Kyle looked proud and embarrassed at the same time.
“It’s my wife’s dream house. She was mad at me, and I gave her a blank check, and this is what happened.”
“Well, I hope it cheered her up.”
“A little,” Kyle said. “Not as much as you’d think.”
* * *
Vito was under the impression that he’d be staying in a guest room, but it turned out to be a guest house, a garage-sized building tucked away in a far corner of the yard. It came equipped with a queen bed, a kitchenette, and a bathroom that was a lot nicer than the one he had at home.
“There’s food in the fridge,” Kyle told him. “Just shoot me a text if you need anything. Otherwise we’re good until the Welcome Dinner.”
“The Welcome Dinner?”
“It’s on your schedule.” Kyle smiled a little stiffly. “You got the schedule, right?”
“Absolutely.” Vito had definitely received the schedule. And he’d totally meant to look at it. “I just forgot about the dinner.”
“It’s not a big deal. Just you, Diane Blankenship, and the Selection Committee.” He gave Vito a meaningful look. “Maybe a surprise guest or two. It’ll be painless, I promise.”
Vito nodded. That was all fine. But something else was bugging him.
“Can I ask you something? Who the fuck is Diane Blankenship?”
“She’s the other inductee.”
“I know. But who is she?
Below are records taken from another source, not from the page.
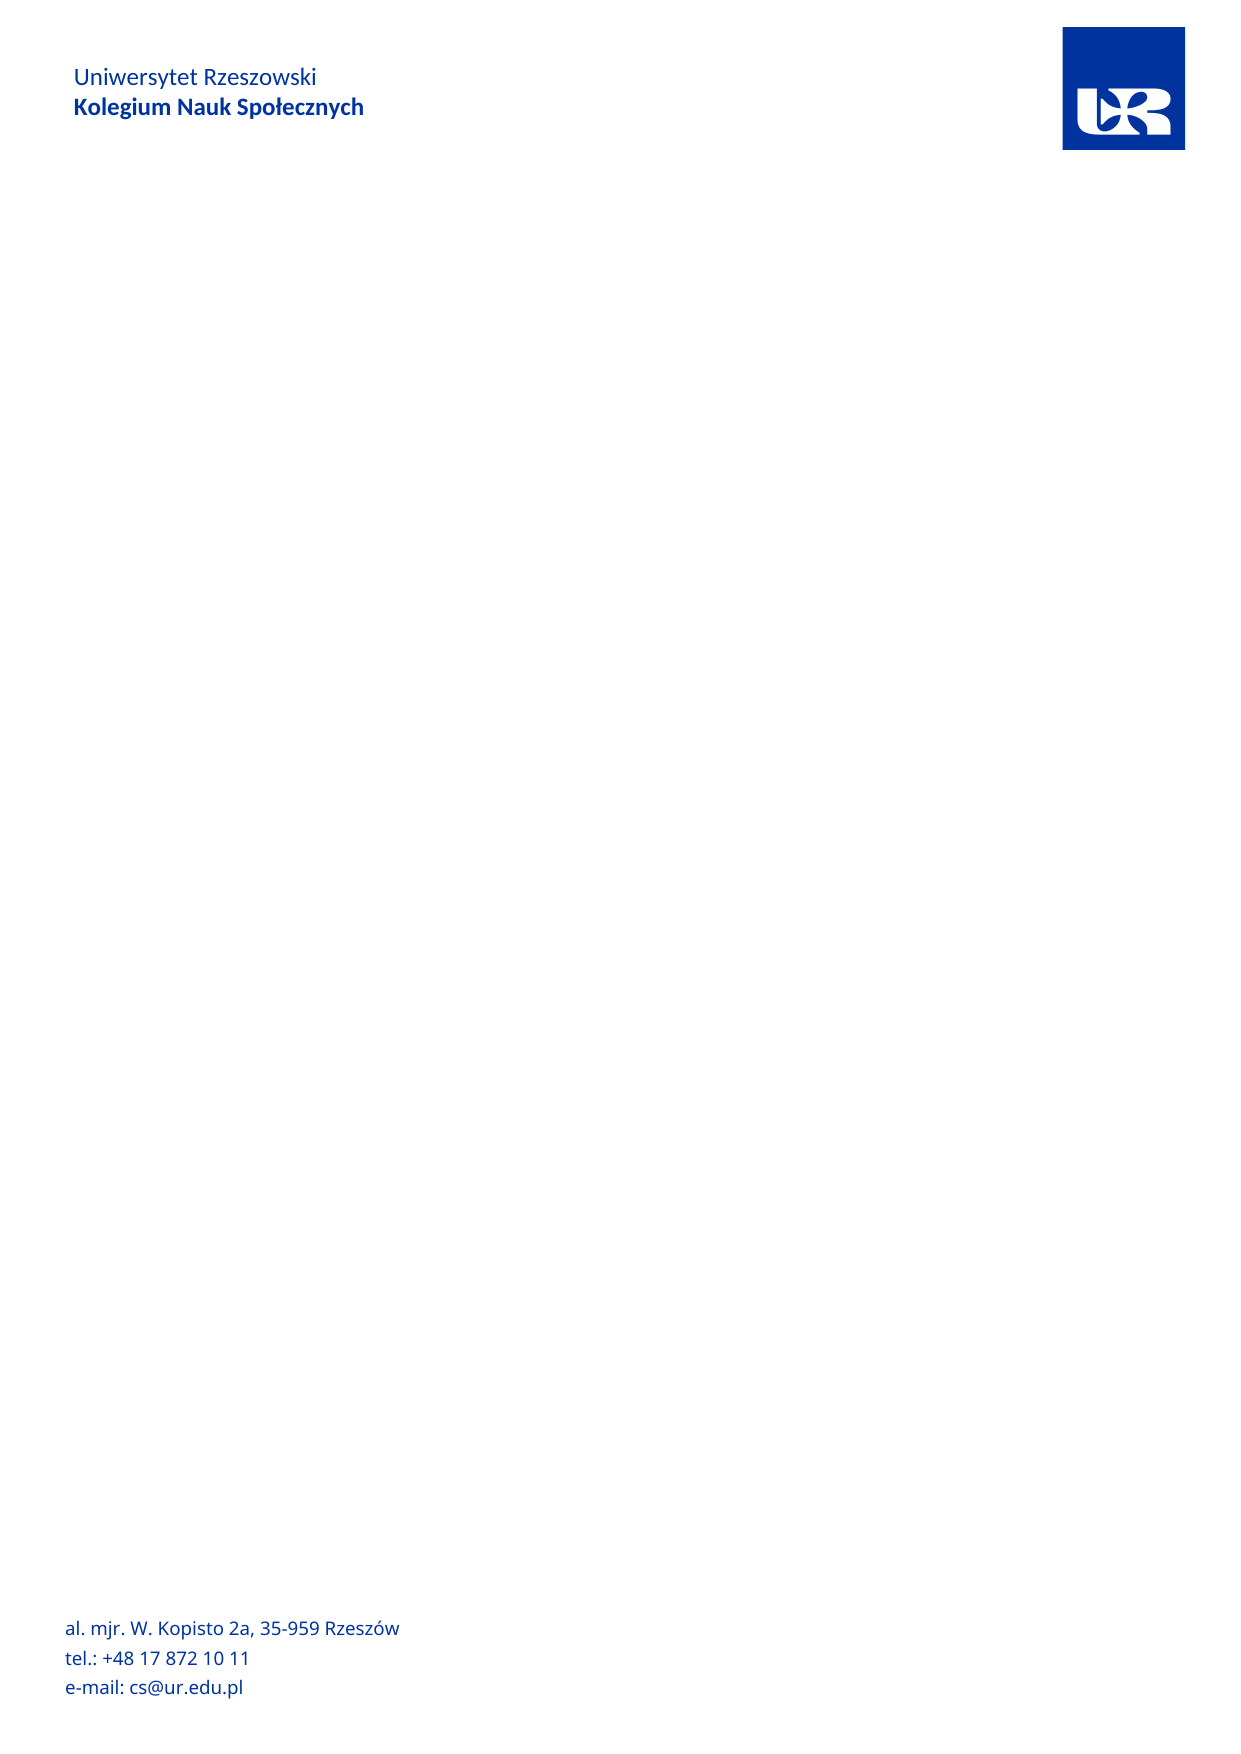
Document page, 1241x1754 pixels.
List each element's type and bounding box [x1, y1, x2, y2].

picture [1062, 27, 1186, 150]
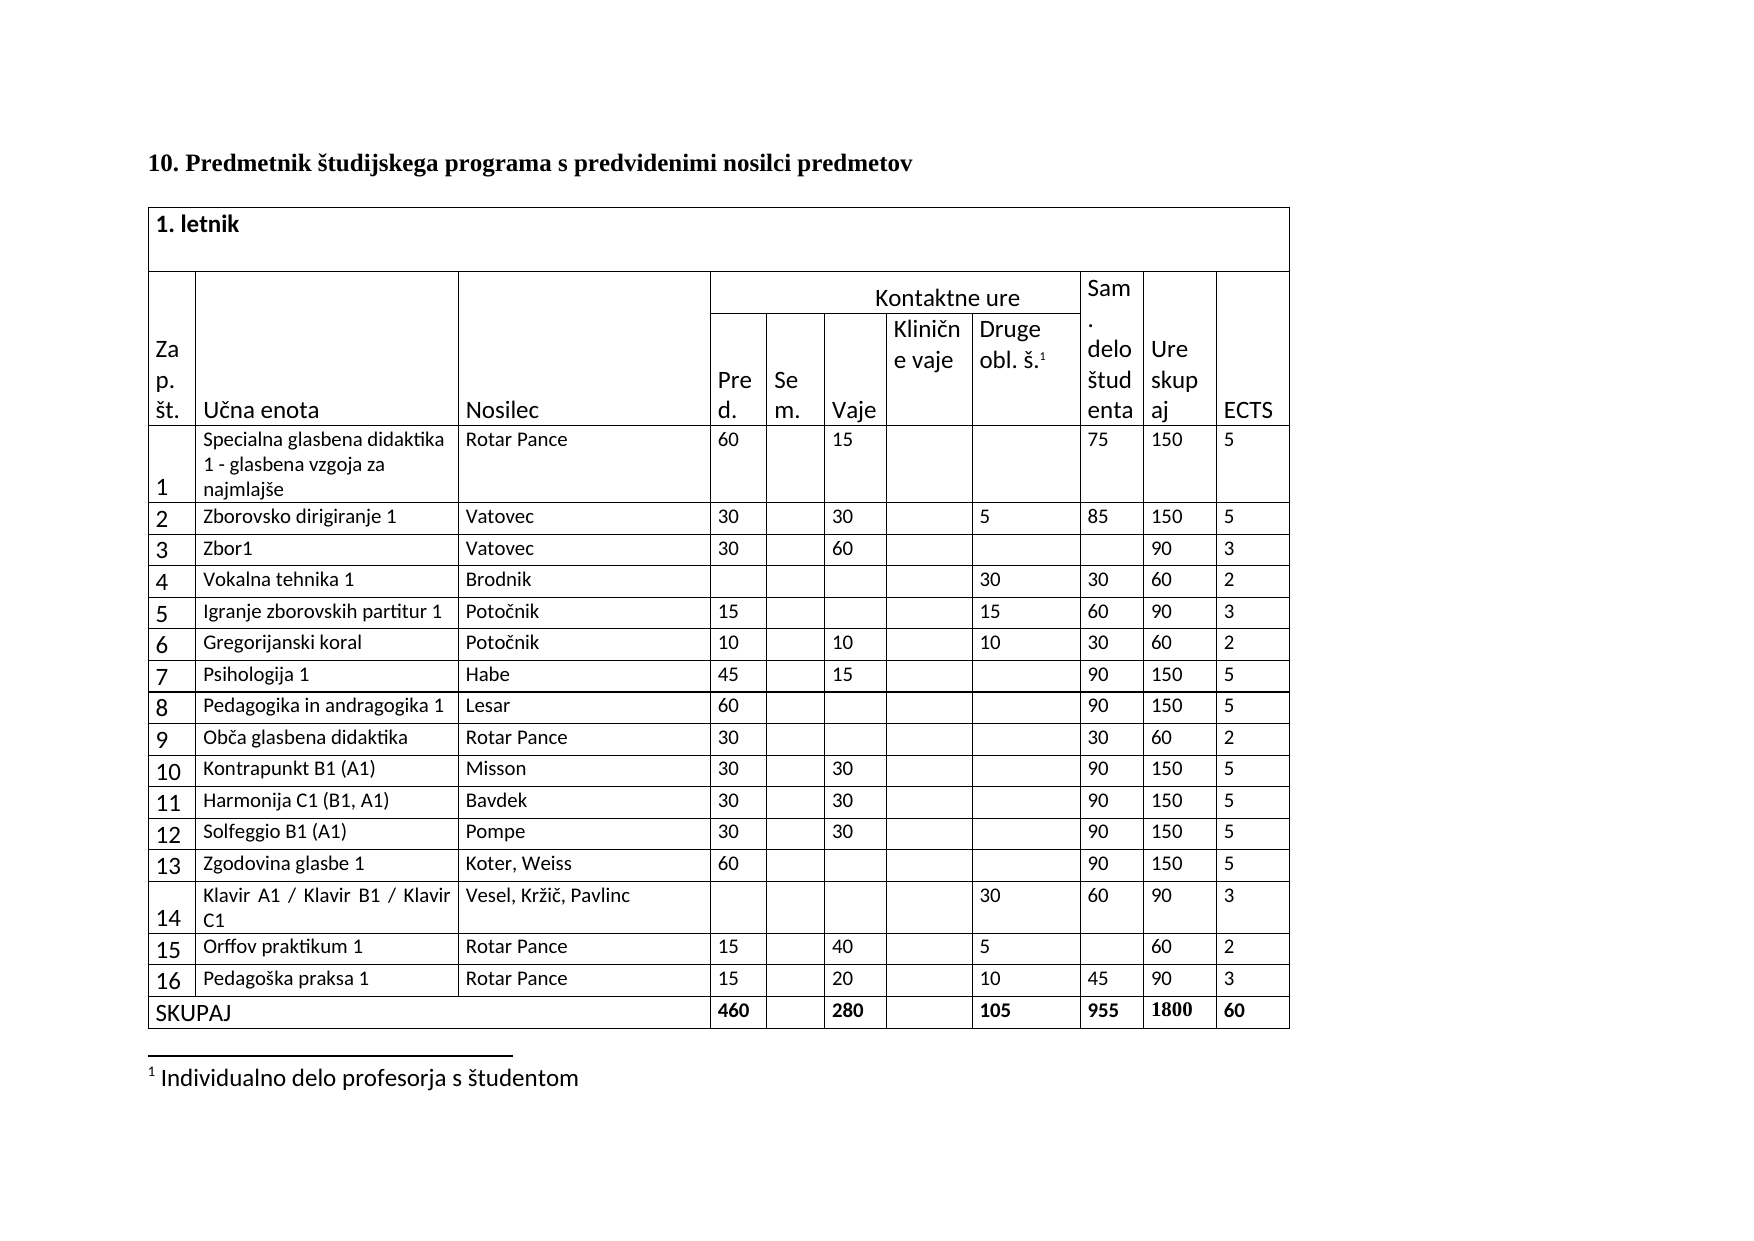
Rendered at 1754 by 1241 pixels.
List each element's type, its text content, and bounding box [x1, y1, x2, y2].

table_cell [973, 756, 1080, 786]
table_cell Kontrapunkt B1 (A1) [196, 756, 458, 786]
table_cell 150 [1144, 693, 1216, 723]
table_cell 30 [825, 819, 886, 849]
table_cell Rotar Pance [459, 426, 710, 502]
table_cell Kontaktne ure [868, 272, 1080, 312]
table_cell [973, 724, 1080, 754]
table_cell [767, 566, 824, 597]
table_cell Specialna glasbena didaktika 1 - glasbena vzgoja za najmlajše [196, 426, 458, 502]
table_cell [887, 629, 972, 660]
table_cell 1 [149, 426, 195, 502]
table_cell [767, 819, 824, 849]
table_cell [767, 934, 824, 964]
table_cell [887, 756, 972, 786]
table_cell 15 [711, 598, 766, 628]
table_cell Nosilec [459, 272, 710, 425]
table_cell 15 [711, 934, 766, 964]
table_cell [887, 819, 972, 849]
table_cell Druge obl. š. [973, 314, 1080, 425]
table_cell Misson [459, 756, 710, 786]
table_cell 15 [973, 598, 1080, 628]
table_cell [1081, 934, 1143, 964]
table_cell 60 [1144, 566, 1216, 597]
table_cell Ure skupaj [1144, 272, 1216, 425]
table_cell 60 [711, 850, 766, 881]
table_cell 30 [711, 787, 766, 818]
table_cell 105 [973, 997, 1080, 1027]
table_cell 45 [1081, 965, 1143, 996]
table_cell [767, 426, 824, 502]
table_cell Harmonija C1 (B1, A1) [196, 787, 458, 818]
table_cell 90 [1081, 661, 1143, 691]
table_cell 30 [711, 503, 766, 534]
table_cell [973, 426, 1080, 502]
table_cell Pedagoška praksa 1 [196, 965, 458, 996]
table_cell 90 [1144, 535, 1216, 565]
table_cell 90 [1144, 965, 1216, 996]
table_cell 3 [1217, 535, 1289, 565]
table_cell 20 [825, 965, 886, 996]
table_cell [767, 629, 824, 660]
table_cell 3 [1217, 965, 1289, 996]
table_cell [887, 934, 972, 964]
table_cell [973, 850, 1080, 881]
table_cell 10 [973, 629, 1080, 660]
table_cell Vaje [825, 314, 886, 425]
table_cell 3 [149, 535, 195, 565]
table_cell 85 [1081, 503, 1143, 534]
table_cell [825, 566, 886, 597]
table_cell Klinične vaje [887, 314, 972, 425]
table_cell 1800 [1144, 997, 1216, 1027]
table_cell Orffov praktikum 1 [196, 934, 458, 964]
table_cell 30 [973, 882, 1080, 933]
table_cell 14 [149, 882, 195, 933]
table_cell [825, 598, 886, 628]
table_cell 30 [1081, 629, 1143, 660]
table_cell [825, 850, 886, 881]
table_cell Rotar Pance [459, 724, 710, 754]
table_cell 10 [711, 629, 766, 660]
table_cell 60 [1217, 997, 1289, 1027]
table_cell 11 [149, 787, 195, 818]
table_cell [887, 535, 972, 565]
table_cell 90 [1081, 787, 1143, 818]
table_cell [887, 661, 972, 691]
table_cell 2 [1217, 724, 1289, 754]
table_cell 60 [1081, 882, 1143, 933]
table_cell [767, 787, 824, 818]
table_cell 150 [1144, 787, 1216, 818]
table_cell 60 [1144, 724, 1216, 754]
table_cell 15 [825, 426, 886, 502]
table_cell Zbor1 [196, 535, 458, 565]
table_cell 8 [149, 693, 195, 723]
table_cell 30 [711, 535, 766, 565]
table_cell 30 [973, 566, 1080, 597]
table_cell Rotar Pance [459, 934, 710, 964]
table_cell [1081, 535, 1143, 565]
table_cell 4 [149, 566, 195, 597]
table_cell 90 [1081, 819, 1143, 849]
table_cell Bavdek [459, 787, 710, 818]
table_cell Igranje zborovskih partitur 1 [196, 598, 458, 628]
table_cell 2 [149, 503, 195, 534]
table_cell Vesel, Kržič, Pavlinc [459, 882, 710, 933]
table_cell 90 [1081, 693, 1143, 723]
table_cell Sam. delo študenta [1081, 272, 1143, 425]
table_cell Brodnik [459, 566, 710, 597]
table_header 1. letnik [149, 208, 1289, 271]
table_cell 2 [1217, 566, 1289, 597]
table_cell [767, 882, 824, 933]
table_cell Vokalna tehnika 1 [196, 566, 458, 597]
table_cell [887, 503, 972, 534]
table_cell 15 [149, 934, 195, 964]
table_cell Obča glasbena didaktika [196, 724, 458, 754]
table_cell 15 [711, 965, 766, 996]
table_cell Vatovec [459, 535, 710, 565]
table_cell Gregorijanski koral [196, 629, 458, 660]
table_cell Pedagogika in andragogika 1 [196, 693, 458, 723]
table_cell 60 [711, 426, 766, 502]
table_cell [767, 850, 824, 881]
table_cell [825, 724, 886, 754]
table_cell 10 [973, 965, 1080, 996]
table_cell Učna enota [196, 272, 458, 425]
table_cell 7 [149, 661, 195, 691]
table_cell 10 [149, 756, 195, 786]
table_cell 30 [825, 787, 886, 818]
table_cell 5 [1217, 850, 1289, 881]
table_cell [887, 426, 972, 502]
table_cell 5 [973, 503, 1080, 534]
table_cell [711, 882, 766, 933]
table_cell 280 [825, 997, 886, 1027]
table_cell [887, 965, 972, 996]
table_cell 150 [1144, 819, 1216, 849]
table_cell 75 [1081, 426, 1143, 502]
table_cell Klavir A1 / Klavir B1 / Klavir C1 [196, 882, 458, 933]
table_cell 60 [1081, 598, 1143, 628]
table_cell [711, 566, 766, 597]
table_cell 5 [1217, 426, 1289, 502]
table_cell 30 [825, 503, 886, 534]
table_cell [767, 724, 824, 754]
table_cell [973, 819, 1080, 849]
table_cell 10 [825, 629, 886, 660]
table_cell 3 [1217, 882, 1289, 933]
table_cell 15 [825, 661, 886, 691]
table_cell [767, 598, 824, 628]
table_cell 460 [711, 997, 766, 1027]
table_cell Psihologija 1 [196, 661, 458, 691]
table_cell 60 [711, 693, 766, 723]
table_cell [973, 661, 1080, 691]
table_cell [767, 997, 824, 1027]
table_cell 9 [149, 724, 195, 754]
table_cell 13 [149, 850, 195, 881]
table_cell 5 [149, 598, 195, 628]
table_cell 150 [1144, 661, 1216, 691]
table_cell 30 [711, 819, 766, 849]
table_cell 5 [973, 934, 1080, 964]
table_cell [767, 503, 824, 534]
table_cell [767, 535, 824, 565]
table_cell Habe [459, 661, 710, 691]
table_cell 150 [1144, 426, 1216, 502]
table_cell Pompe [459, 819, 710, 849]
table_cell 90 [1144, 598, 1216, 628]
table_cell [887, 598, 972, 628]
table_cell [887, 566, 972, 597]
table_cell 30 [825, 756, 886, 786]
table_cell 30 [711, 756, 766, 786]
table_cell [825, 882, 886, 933]
table_cell 150 [1144, 503, 1216, 534]
table_cell 30 [711, 724, 766, 754]
table_cell [767, 965, 824, 996]
table_cell [887, 693, 972, 723]
table_cell 6 [149, 629, 195, 660]
table_cell [887, 997, 972, 1027]
table_cell 150 [1144, 756, 1216, 786]
table_cell SKUPAJ [149, 997, 710, 1027]
table_cell [887, 850, 972, 881]
table_cell [767, 756, 824, 786]
table_cell 955 [1081, 997, 1143, 1027]
table_cell Zborovsko dirigiranje 1 [196, 503, 458, 534]
table_cell [711, 272, 868, 312]
table_cell 12 [149, 819, 195, 849]
table_cell 5 [1217, 819, 1289, 849]
table_cell 30 [1081, 566, 1143, 597]
table_cell Koter, Weiss [459, 850, 710, 881]
table_cell 90 [1144, 882, 1216, 933]
table_cell [887, 787, 972, 818]
table_cell 90 [1081, 756, 1143, 786]
table_cell 16 [149, 965, 195, 996]
table_cell 60 [1144, 629, 1216, 660]
table_cell [973, 535, 1080, 565]
table_cell [887, 724, 972, 754]
table_cell Sem. [767, 314, 824, 425]
table_cell 60 [825, 535, 886, 565]
table_cell 60 [1144, 934, 1216, 964]
table_cell 5 [1217, 693, 1289, 723]
table_cell 45 [711, 661, 766, 691]
table_cell [825, 693, 886, 723]
table_cell Potočnik [459, 629, 710, 660]
table_cell [767, 693, 824, 723]
table_cell Zap. št. [149, 272, 195, 425]
table_cell 150 [1144, 850, 1216, 881]
table_cell [767, 661, 824, 691]
table_cell Potočnik [459, 598, 710, 628]
text 10. Predmetnik študijskega programa s predvidenimi nosilci predmetov [148, 148, 1606, 176]
table_cell 5 [1217, 503, 1289, 534]
table_cell 90 [1081, 850, 1143, 881]
table_cell 5 [1217, 787, 1289, 818]
table_cell [887, 882, 972, 933]
table_cell 30 [1081, 724, 1143, 754]
table_cell 5 [1217, 756, 1289, 786]
table_cell Pred. [711, 314, 766, 425]
table_cell 40 [825, 934, 886, 964]
table_cell Solfeggio B1 (A1) [196, 819, 458, 849]
table_cell Zgodovina glasbe 1 [196, 850, 458, 881]
table_cell ECTS [1217, 272, 1289, 425]
table_cell 3 [1217, 598, 1289, 628]
table_cell [973, 693, 1080, 723]
table_cell Vatovec [459, 503, 710, 534]
table_cell Lesar [459, 693, 710, 723]
table_cell 5 [1217, 661, 1289, 691]
table_cell 2 [1217, 629, 1289, 660]
table_cell [973, 787, 1080, 818]
table_cell 2 [1217, 934, 1289, 964]
table_cell Rotar Pance [459, 965, 710, 996]
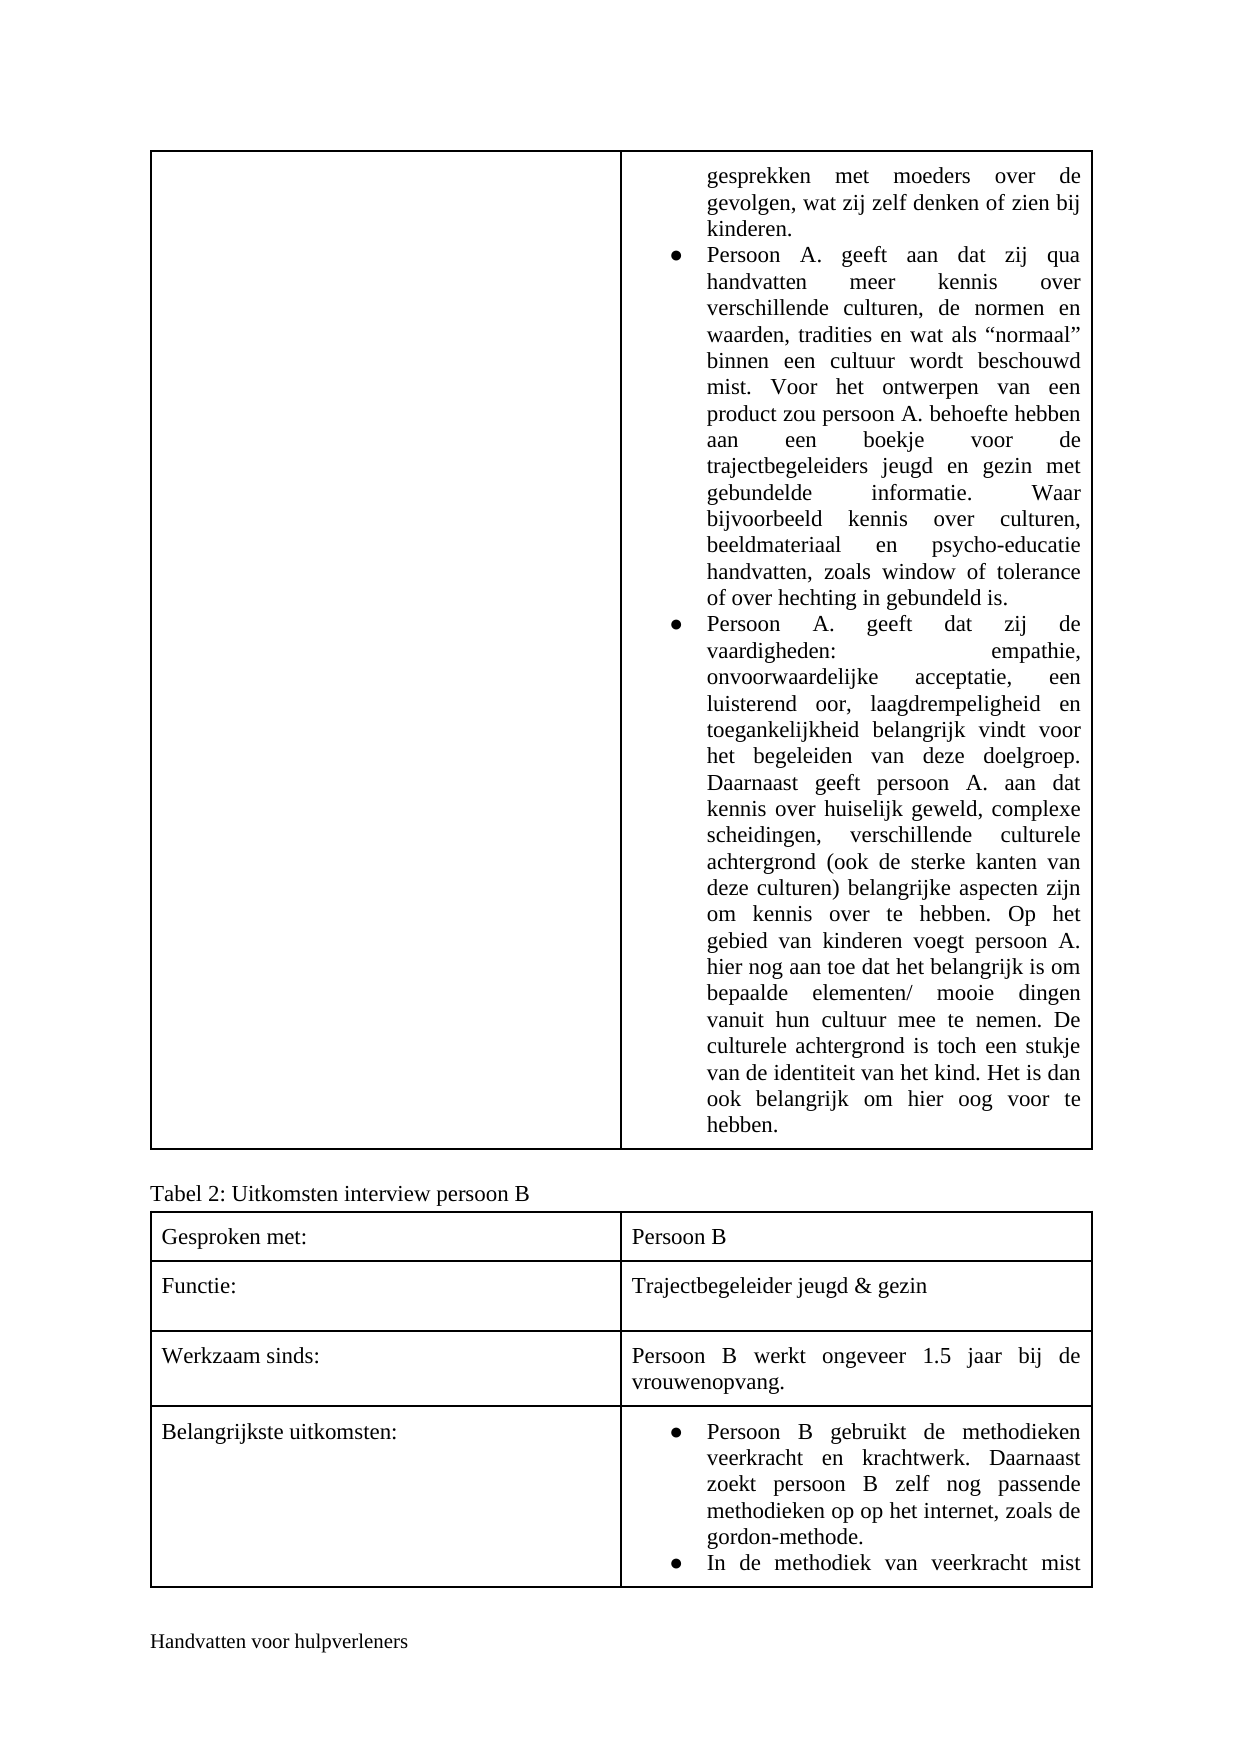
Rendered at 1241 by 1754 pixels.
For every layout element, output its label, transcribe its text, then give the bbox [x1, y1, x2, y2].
What did she—”
“Front Desk Diane,” Kyle said, as if that was supposed to mean something. “She’s been working in the main office for almost thirty years. She was around back in our day. You don’t remember?”
“Not really. I didn’t pay much attention to…”
“Nice lady.” Kyle lowered his voice. “I think the Committee just wanted some gender diversity. But you’re definitely the star of the show. No question about that.”
Vito shrugged. If they wanted to put the school secretary in the Hall of Fame, that was their business, though he wasn’t sure why they’d picked her instead of the bus driver, or the lady who doled out the french fries.
* * *
He tried to nap, but it didn’t work. He kept thinking about Marley Pease—the way she used to look at him in the hallway, that death stare of pure wounded hatred. He never said a word to her after the abortion, never checked to see how she was doing, never even acknowledged what she’d gone through. It was weird to think about the kid they didn’t have, a kid who’d be a full-grown adult by now, as real to him as Jasmine or Henry.
Marley wasn’t the only girl he knocked up senior year. The other one was Abbie DiScalzo, and that had been a much bigger mess. Abbie was a steady girlfriend, not a one-night stand; her family was a lot stricter and more Catholic than Vito’s. There were angry phone calls, parental meetings, lots of crying and yelling and name-calling (Mr. DiScalzo kept referring to Vito as Casanova-over-Here). Abbie’s asshole brother, Ray—he was a rookie cop at the time, a former linebacker for the Larks—started making threats, telling people he wanted to kick Vito’s ass, or maybe break his legs, and Coach Holleran had to get involved to broker a truce between them.
The DiScalzos wanted Vito to do “the honorable thing,” but he was headed to the University of Pittsburgh on a football scholarship and had no intention of saddling himself with a wife and baby. He told Abbie to do whatever she wanted—have the kid or don’t have it—but to leave him the fuck out of it. In the end, she went to the clinic, just like Marley, but it broke her heart, and a lot of people took her side, including Vito’s best friend, Reggie Morrison, who was number nineteen on the Apology List, the only name without a line drawn through it.